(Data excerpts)
#####
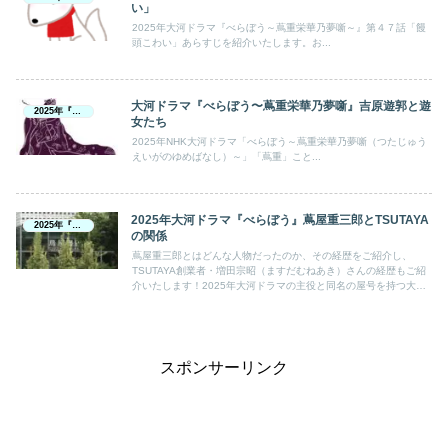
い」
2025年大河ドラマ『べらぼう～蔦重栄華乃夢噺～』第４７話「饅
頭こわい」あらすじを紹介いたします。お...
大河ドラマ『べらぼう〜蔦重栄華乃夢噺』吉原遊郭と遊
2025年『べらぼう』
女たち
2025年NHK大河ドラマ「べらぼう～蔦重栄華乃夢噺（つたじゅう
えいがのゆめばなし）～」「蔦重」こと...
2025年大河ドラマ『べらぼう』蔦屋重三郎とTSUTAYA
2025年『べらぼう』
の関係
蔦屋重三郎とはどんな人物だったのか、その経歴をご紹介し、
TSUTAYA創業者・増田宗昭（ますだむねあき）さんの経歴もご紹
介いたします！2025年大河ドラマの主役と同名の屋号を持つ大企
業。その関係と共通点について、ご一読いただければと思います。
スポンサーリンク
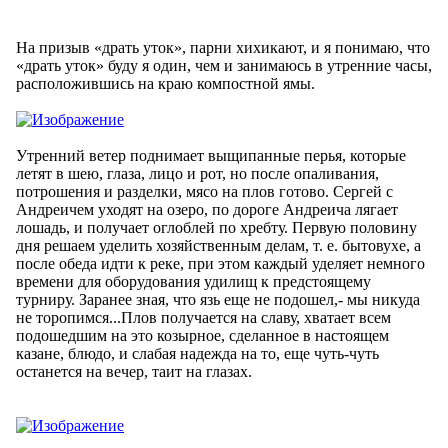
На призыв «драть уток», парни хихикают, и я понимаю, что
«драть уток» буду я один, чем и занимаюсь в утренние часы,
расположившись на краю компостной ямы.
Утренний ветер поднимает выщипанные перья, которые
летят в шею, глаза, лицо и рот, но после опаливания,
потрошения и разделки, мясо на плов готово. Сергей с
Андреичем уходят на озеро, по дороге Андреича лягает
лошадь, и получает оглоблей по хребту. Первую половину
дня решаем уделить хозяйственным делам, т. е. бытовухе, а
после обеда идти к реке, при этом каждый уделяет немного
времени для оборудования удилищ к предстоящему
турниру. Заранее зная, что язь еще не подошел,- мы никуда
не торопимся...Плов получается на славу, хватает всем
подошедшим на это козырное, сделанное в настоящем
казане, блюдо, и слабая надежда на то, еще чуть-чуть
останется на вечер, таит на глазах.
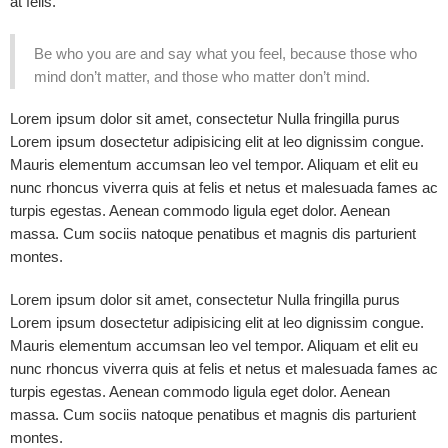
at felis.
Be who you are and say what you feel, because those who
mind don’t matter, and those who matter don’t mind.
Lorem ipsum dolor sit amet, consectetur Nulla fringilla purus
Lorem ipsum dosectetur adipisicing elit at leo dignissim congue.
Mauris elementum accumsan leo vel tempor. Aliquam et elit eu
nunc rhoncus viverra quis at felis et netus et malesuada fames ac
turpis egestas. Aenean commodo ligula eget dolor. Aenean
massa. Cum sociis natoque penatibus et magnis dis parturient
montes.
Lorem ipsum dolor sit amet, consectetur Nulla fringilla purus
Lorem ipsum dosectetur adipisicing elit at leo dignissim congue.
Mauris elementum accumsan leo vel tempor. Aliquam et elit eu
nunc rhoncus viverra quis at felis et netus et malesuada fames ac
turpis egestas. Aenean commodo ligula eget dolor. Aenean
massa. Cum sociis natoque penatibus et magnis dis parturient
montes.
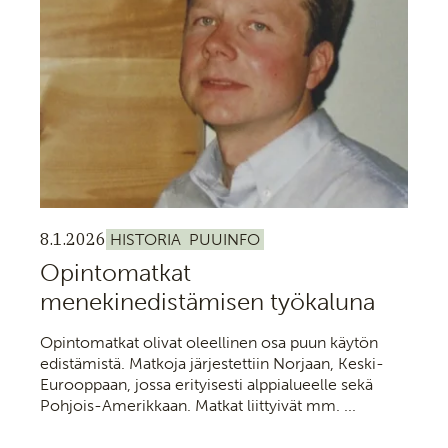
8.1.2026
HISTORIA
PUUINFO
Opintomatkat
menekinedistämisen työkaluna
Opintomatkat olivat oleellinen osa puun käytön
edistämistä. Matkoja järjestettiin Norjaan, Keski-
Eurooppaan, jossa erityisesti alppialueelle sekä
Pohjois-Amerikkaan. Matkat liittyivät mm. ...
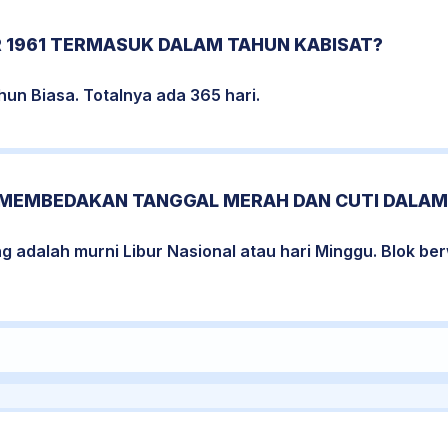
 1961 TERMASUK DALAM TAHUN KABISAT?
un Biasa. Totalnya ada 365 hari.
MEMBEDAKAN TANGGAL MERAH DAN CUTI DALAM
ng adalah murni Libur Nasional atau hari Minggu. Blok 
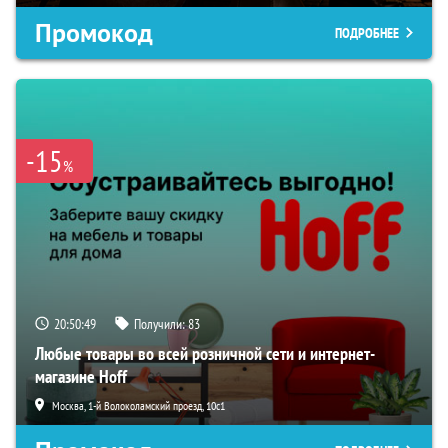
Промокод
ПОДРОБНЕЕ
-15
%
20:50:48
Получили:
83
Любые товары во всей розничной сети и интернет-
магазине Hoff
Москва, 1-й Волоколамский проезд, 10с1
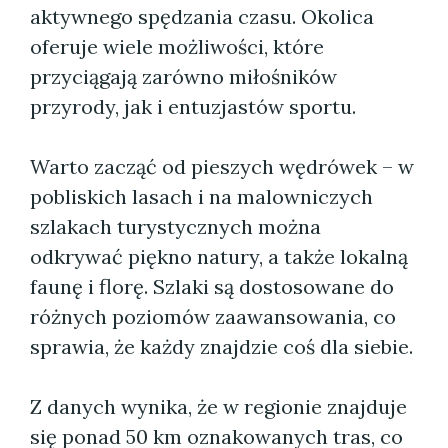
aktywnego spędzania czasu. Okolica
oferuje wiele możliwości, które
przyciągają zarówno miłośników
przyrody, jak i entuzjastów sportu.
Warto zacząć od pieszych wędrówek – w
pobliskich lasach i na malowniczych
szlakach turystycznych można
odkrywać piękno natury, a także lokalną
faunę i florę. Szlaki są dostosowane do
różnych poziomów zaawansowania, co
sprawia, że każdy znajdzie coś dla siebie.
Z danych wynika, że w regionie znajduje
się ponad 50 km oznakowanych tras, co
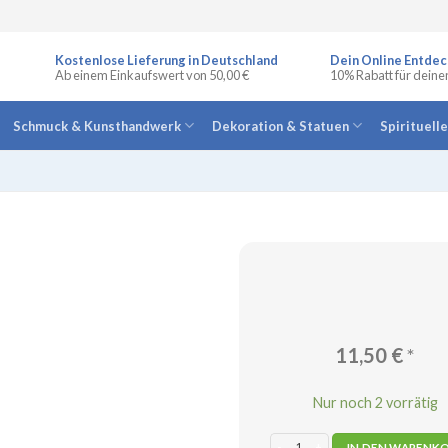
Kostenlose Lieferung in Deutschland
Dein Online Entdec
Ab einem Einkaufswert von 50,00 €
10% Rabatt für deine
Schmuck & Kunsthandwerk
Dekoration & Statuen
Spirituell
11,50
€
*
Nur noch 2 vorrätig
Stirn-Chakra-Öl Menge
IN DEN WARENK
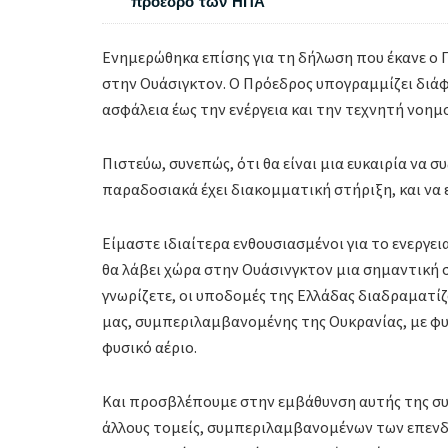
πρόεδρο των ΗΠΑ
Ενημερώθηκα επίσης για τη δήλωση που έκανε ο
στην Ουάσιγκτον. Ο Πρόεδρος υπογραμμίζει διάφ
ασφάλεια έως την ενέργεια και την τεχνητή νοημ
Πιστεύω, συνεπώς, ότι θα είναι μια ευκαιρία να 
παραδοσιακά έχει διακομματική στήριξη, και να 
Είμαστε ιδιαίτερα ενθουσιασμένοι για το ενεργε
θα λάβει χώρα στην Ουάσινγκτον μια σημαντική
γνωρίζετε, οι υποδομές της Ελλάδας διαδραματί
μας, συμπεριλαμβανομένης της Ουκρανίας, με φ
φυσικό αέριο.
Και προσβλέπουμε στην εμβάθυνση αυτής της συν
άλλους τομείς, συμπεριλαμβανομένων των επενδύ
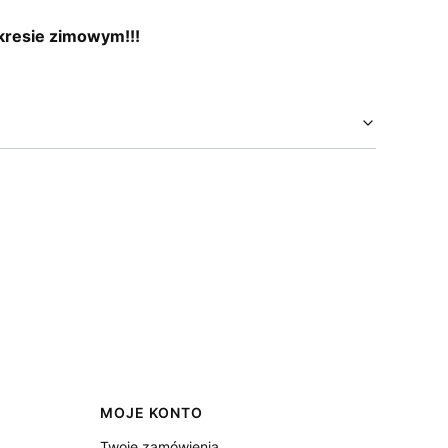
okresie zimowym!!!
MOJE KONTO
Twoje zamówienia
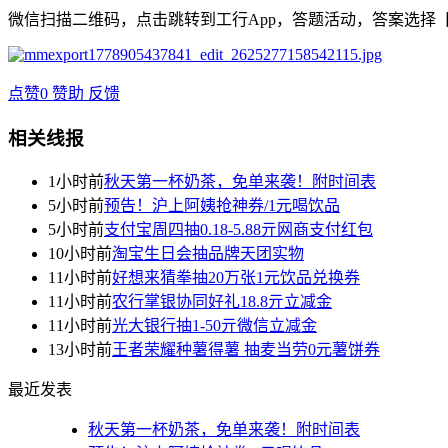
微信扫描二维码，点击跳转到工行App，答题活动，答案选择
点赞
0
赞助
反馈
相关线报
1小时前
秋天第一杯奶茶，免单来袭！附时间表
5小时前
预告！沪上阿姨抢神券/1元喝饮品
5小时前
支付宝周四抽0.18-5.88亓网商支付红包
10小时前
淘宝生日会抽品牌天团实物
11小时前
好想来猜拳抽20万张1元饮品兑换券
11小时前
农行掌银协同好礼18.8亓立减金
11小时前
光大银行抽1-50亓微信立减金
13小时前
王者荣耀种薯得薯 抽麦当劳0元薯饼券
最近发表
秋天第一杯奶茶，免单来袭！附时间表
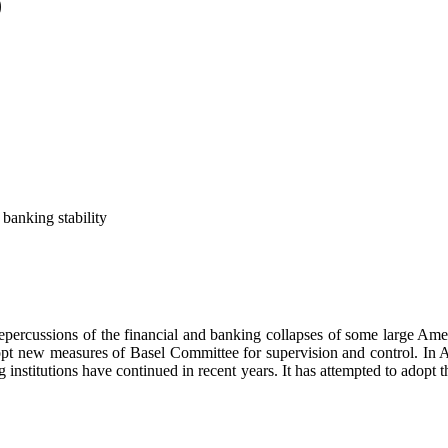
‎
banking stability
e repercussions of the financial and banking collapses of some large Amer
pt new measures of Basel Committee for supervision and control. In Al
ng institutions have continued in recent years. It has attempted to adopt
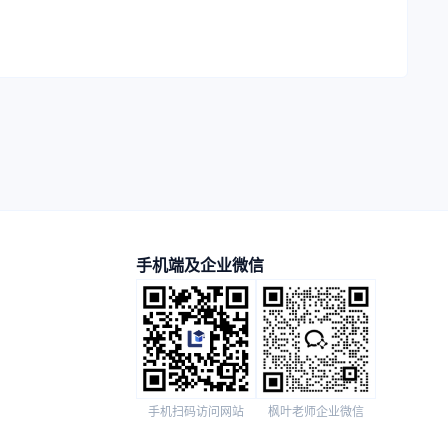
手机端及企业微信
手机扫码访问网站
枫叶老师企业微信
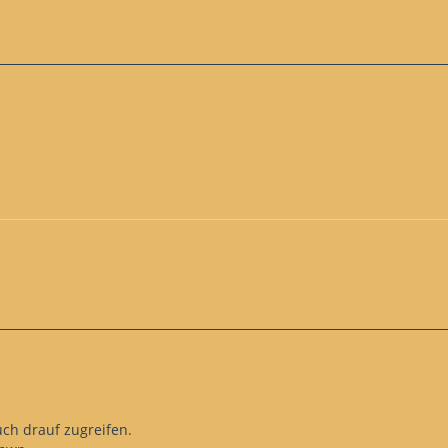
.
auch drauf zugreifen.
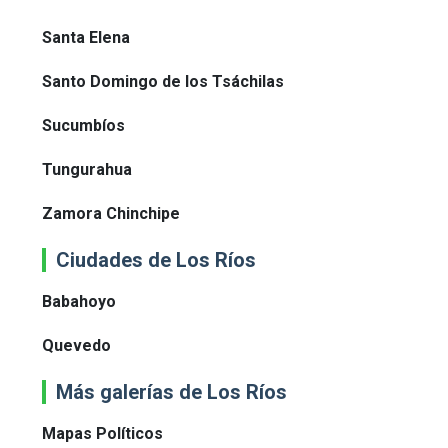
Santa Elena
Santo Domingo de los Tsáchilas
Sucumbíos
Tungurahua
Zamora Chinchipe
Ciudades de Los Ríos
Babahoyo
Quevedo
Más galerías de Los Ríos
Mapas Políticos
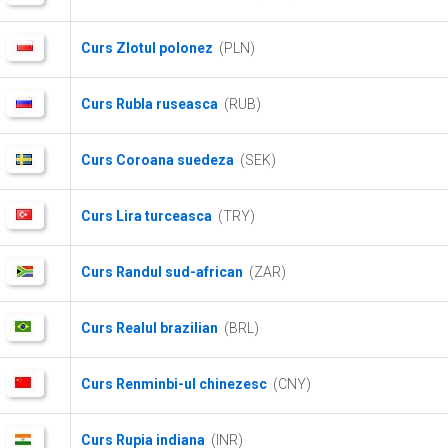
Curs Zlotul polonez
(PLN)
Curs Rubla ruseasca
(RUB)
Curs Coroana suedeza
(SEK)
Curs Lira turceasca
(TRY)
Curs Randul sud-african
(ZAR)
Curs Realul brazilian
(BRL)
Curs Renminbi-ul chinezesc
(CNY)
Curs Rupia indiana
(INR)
#####
Wherever a line in the records contains the word "Opintomatkat", copy that line.

- Your response
Opintomatkat
Opintomatkat olivat oleellinen osa puun käytön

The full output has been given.